* WORK INSTRUCTION 1 *
From the entries below, lay out the lines from the one containing "The La Crosse Public Education Foundation has" up to and including the one containing "allowing the LPEF" as a Markdown table with the columns Row and Line, skipping any blank lines.

LD 9 chair Kim Holaway has a quick update of upcoming events you might want to attend.
August 15 Social 7-8:30 am – hosted by Brian Bickel, LD 9 treasurer and candidate for Pima County Treasurer. Tucson Mall 4500 N. Oracle. Meet at the Starbucks near the Food Court.
Sept 7 “And Then They Came for Us” 6:30 – 9:00 pm – PCDP Headquarters, 4639 E. First Street. You will not want to miss this Highly Acclaimed Film and the following discussion. “Knowing our history is the first step to ensuring we do not repeat it. The film includes footage of Japanese Americans who were imprisoned, making the obvious connection between the ways Japanese were portrayed during World War II and how Muslims are currently being portrayed.” Film by Abby Ginzberg and Ken Schneider Featuring George Takei. Sponsored by LD9 and the PCDP and The Asian American Pacific Island Caucus. $5 Suggested Donation.

* WORK INSTRUCTION 2 *
In the LD 9 events update, where will the September 7 film screening be held?

* LISTED RECORDS *
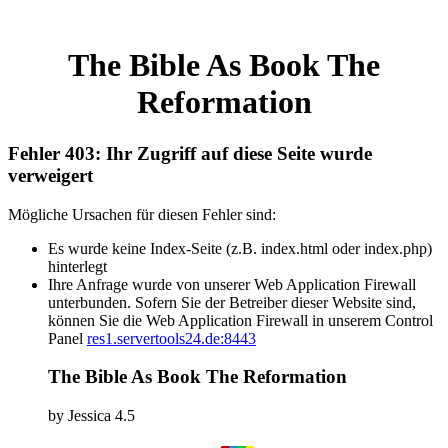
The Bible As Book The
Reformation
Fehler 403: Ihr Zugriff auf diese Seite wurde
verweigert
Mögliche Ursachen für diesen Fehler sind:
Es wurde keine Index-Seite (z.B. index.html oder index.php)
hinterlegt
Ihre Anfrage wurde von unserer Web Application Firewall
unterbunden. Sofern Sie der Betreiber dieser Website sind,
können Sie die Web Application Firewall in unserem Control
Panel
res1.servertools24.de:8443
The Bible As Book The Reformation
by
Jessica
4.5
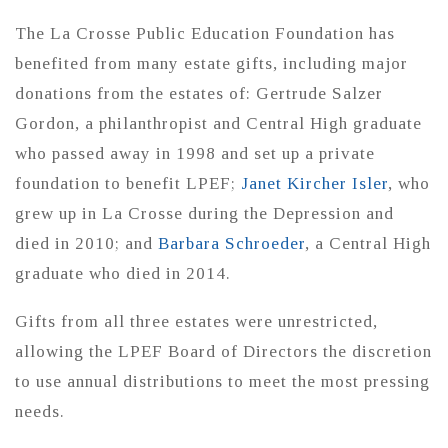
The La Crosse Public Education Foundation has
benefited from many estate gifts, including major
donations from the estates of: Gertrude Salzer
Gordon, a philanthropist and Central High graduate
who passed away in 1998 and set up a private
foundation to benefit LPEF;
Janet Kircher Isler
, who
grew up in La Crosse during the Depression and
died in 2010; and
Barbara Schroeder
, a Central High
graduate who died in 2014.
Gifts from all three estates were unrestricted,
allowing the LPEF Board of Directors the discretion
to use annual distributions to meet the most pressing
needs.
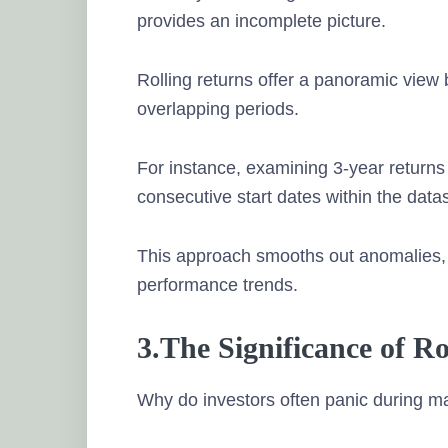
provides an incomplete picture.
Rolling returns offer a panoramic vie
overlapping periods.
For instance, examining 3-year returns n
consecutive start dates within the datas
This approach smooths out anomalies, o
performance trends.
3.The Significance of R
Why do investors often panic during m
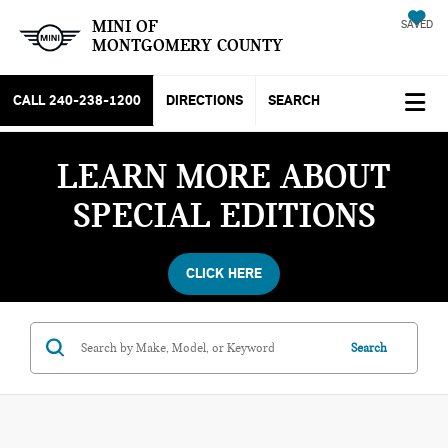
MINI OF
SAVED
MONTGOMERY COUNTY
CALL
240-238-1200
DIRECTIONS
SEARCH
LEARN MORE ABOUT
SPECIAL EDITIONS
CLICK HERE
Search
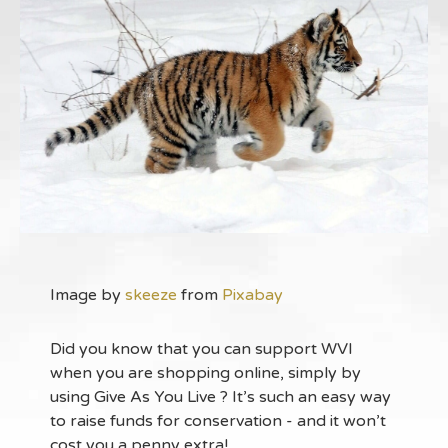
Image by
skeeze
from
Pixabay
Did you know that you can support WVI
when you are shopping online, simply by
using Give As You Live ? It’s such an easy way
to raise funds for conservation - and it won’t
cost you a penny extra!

* SOLUTION 1 *
| Row | Line |
|---|---|
| 1 | The La Crosse Public Education Foundation has |
| 2 | benefited from many estate gifts, including major |
| 3 | donations from the estates of: Gertrude Salzer |
| 4 | Gordon, a philanthropist and Central High graduate |
| 5 | who passed away in 1998 and set up a private |
| 6 | foundation to benefit LPEF; |
| 7 | Janet Kircher Isler |
| 8 | , who |
| 9 | grew up in La Crosse during the Depression and |
| 10 | died in 2010; and |
| 11 | Barbara Schroeder |
| 12 | , a Central High |
| 13 | graduate who died in 2014. |
| 14 | Gifts from all three estates were unrestricted, |
| 15 | allowing the LPEF Board of Directors the discretion |

* SOLUTION 2 *
PCDP Headquarters, 4639 E. First Street.